Document segment:
------

Appendix 2: georeferencing geophysical data
Locating geophysical results within the wider landscape
To use geophysical results for other archaeological investigations the location of a survey within the landscape or site must be known. Depending on the intended use, the required accuracy of such information may vary. For example, in order to direct excavations to the areas indicated by geophysical findings a precise reference to the archaeological site grid is required. On the other hand, if only a landscape assessment is required, including aerial photographic interpretations, accuracy is less critical. However, since future demands cannot be predicted, it is essential to record survey positions with the highest possible accuracy in the first place. If existing survey data are to be re-used but spatial information is insufficient, the only solution is to undertake several well-referenced keyhole surveys to relate previous results to accurate site coordinates. This is time consuming and can be avoided through careful documentation in the first place.
This appendix introduces basic concepts of coordinate systems, their coregistration, georeferencing and issues relating to information accuracy. This discussion is intended to provide a foundation for the recommendations on the geophysics georeferencing presented in Georeferencing and data combination and Geophysics georeferencing.

------

Available data:
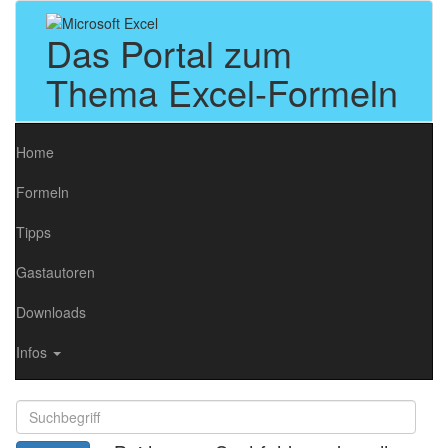
Das Portal zum
Thema Excel-Formeln
Home
Formeln
Tipps
Gastautoren
Downloads
Infos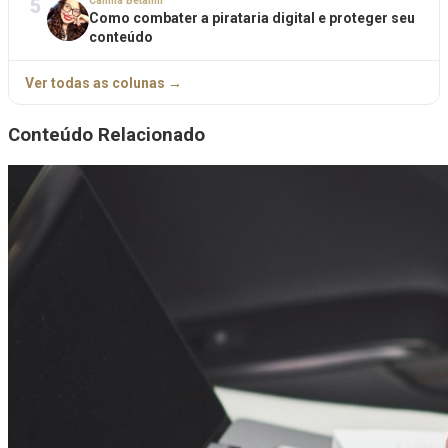
5
Camila Betanin
Como combater a pirataria digital e proteger seu
conteúdo
Ver todas as colunas →
Conteúdo Relacionado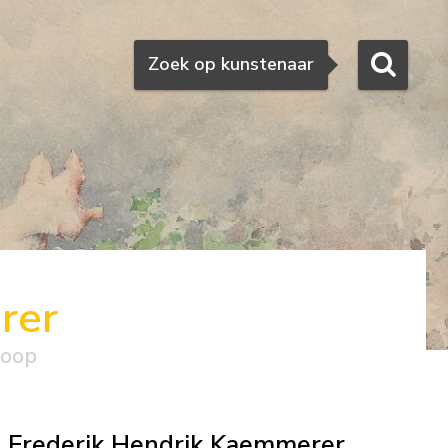
Zoeken
Zoek op kunstenaar
rer
koop
Frederik Hendrik Kaemmerer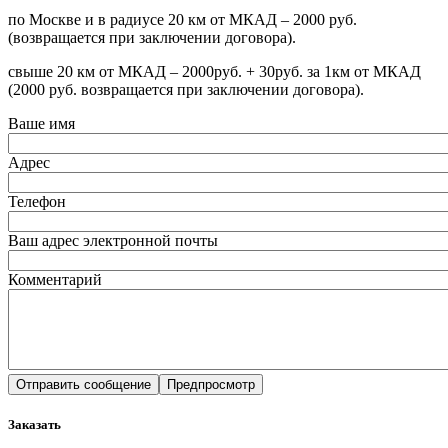
по Москве и в радиусе 20 км от МКАД – 2000 руб.
(возвращается при заключении договора).
свыше 20 км от МКАД – 2000руб. + 30руб. за 1км от МКАД
(2000 руб. возвращается при заключении договора).
Ваше имя
Адрес
Телефон
Ваш адрес электронной почты
Комментарий
Заказать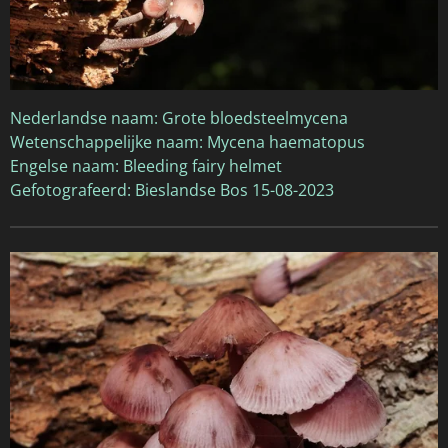
Nederlandse naam: Grote bloedsteelmycena
Wetenschappelijke naam: Mycena haematopus
Engelse naam: Bleeding fairy helmet
Gefotografeerd: Bieslandse Bos 15-08-2023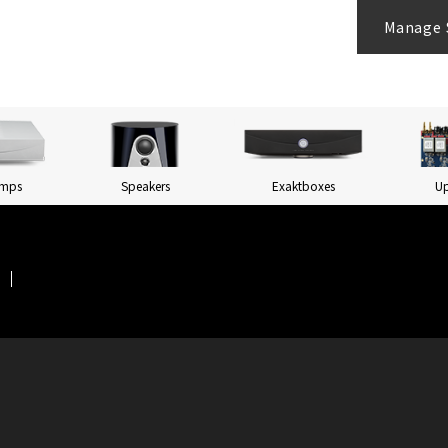
Manage 
Amps
Speakers
Exaktboxes
U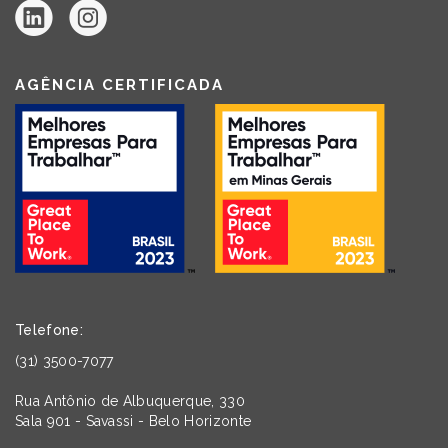
AGÊNCIA CERTIFICADA
Telefone:
(31) 3500-7077
Rua Antônio de Albuquerque, 330
Sala 901 - Savassi - Belo Horizonte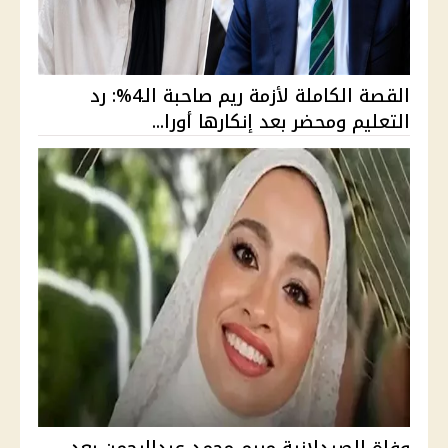
القصة الكاملة لأزمة ريم صاحبة الـ4%: رد
التعليم ومحضر بعد إنكارها أورا...
وفاة الصيدلانية مريم محمد عبدالرحمن بعد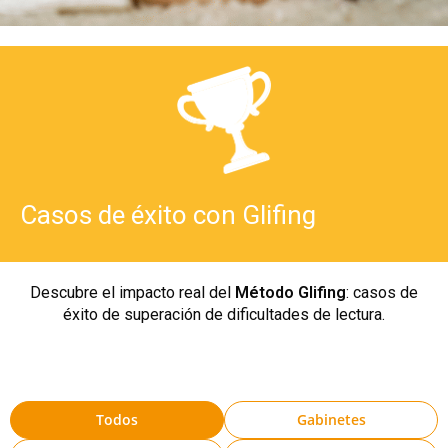
Casos de éxito con Glifing
Descubre el impacto real del
Método Glifing
: casos de
éxito de superación de dificultades de lectura.
Todos
Gabinetes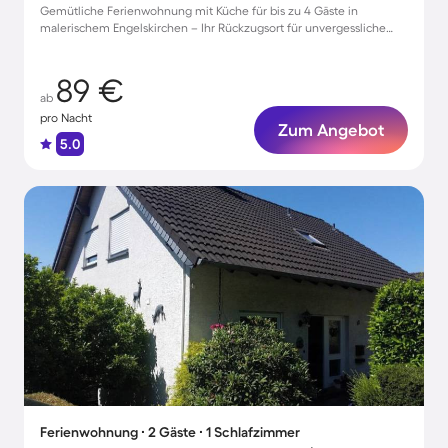
Gemütliche Ferienwohnung mit Küche für bis zu 4 Gäste in
malerischem Engelskirchen – Ihr Rückzugsort für unvergessliche
Tage!
89 €
ab
pro Nacht
Zum Angebot
5.0
Ferienwohnung ∙ 2 Gäste ∙ 1 Schlafzimmer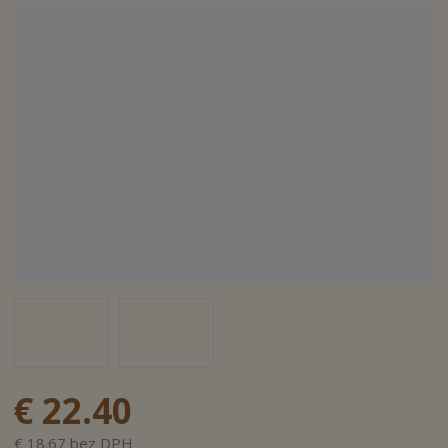
a
€ 22.40
€ 18.67 bez DPH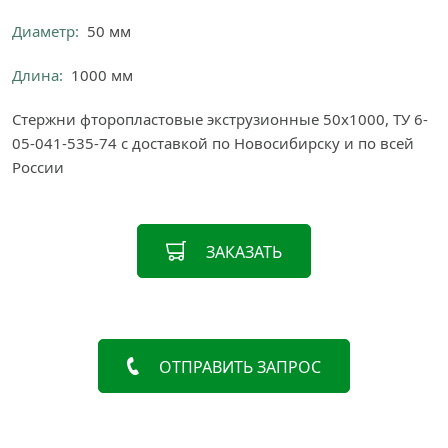
Диаметр:
50 мм
Длина:
1000 мм
Стержни фторопластовые экструзионные 50х1000, ТУ 6-
05-041-535-74 с доставкой по Новосибирску и по всей
России
ЗАКАЗАТЬ
ОТПРАВИТЬ ЗАПРОС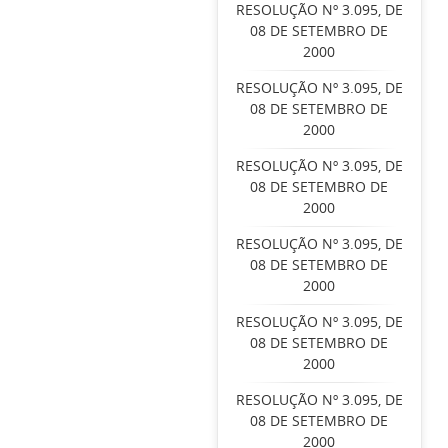
RESOLUÇÃO Nº 3.095, DE
08 DE SETEMBRO DE
2000
RESOLUÇÃO Nº 3.095, DE
08 DE SETEMBRO DE
2000
RESOLUÇÃO Nº 3.095, DE
08 DE SETEMBRO DE
2000
RESOLUÇÃO Nº 3.095, DE
08 DE SETEMBRO DE
2000
RESOLUÇÃO Nº 3.095, DE
08 DE SETEMBRO DE
2000
RESOLUÇÃO Nº 3.095, DE
08 DE SETEMBRO DE
2000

------

Task instructions:
A – According to the georeferencing appendix, what is required to direct excavations to the areas indicated by geophysical findings?
B – List every topic that the georeferencing appendix says it introduces.
C – Go on with the georeferencing appendix from the point where it stops.
The listing has no connection to the georeferencing appendix.

List of answers:
A – A precise reference to the archaeological site grid.

B –
- Coordinate systems
- Their coregistration
- Georeferencing
- Issues relating to information accuracy

C –
In the context of archaeological geophysics, a coordinate system is based on a model of the physical world that allows specification of a spatial position by providing its coordinates. In mapping science, this is usually referred to as a ‘datum’ and this expression will be used throughout this Guide. The choice of a coordinate system depends on the intended use of this positional information, as illustrated below. In archaeological geophysics the distinction is mostly between map coordinate systems and geophysics coordinate system (see Section A2.2.4 below).
Latitude and longitude
Locations are often specified by providing information on latitude and longitude, with the implicit assumption that the earth can be described as a globe (this is the model used) with a coordinate system where 0° longitude is normally assigned to the meridian through Greenwich and 0° latitude to the equator (the datum used). The numerical values for longitude and latitude are the coordinates. Had the same model been used, but with a different origin for the coordinate system (e.g. the 0-meridian running through Rio de Janeiro, i.e. defining a different datum) different coordinates would need to be used to specify the same point. This illustrates how coordinates are only useful if specified together with their respective underlying model and datum. The most common datum is now WGS84 that is used with GPS/GNSS equipment (see below Section A2.5).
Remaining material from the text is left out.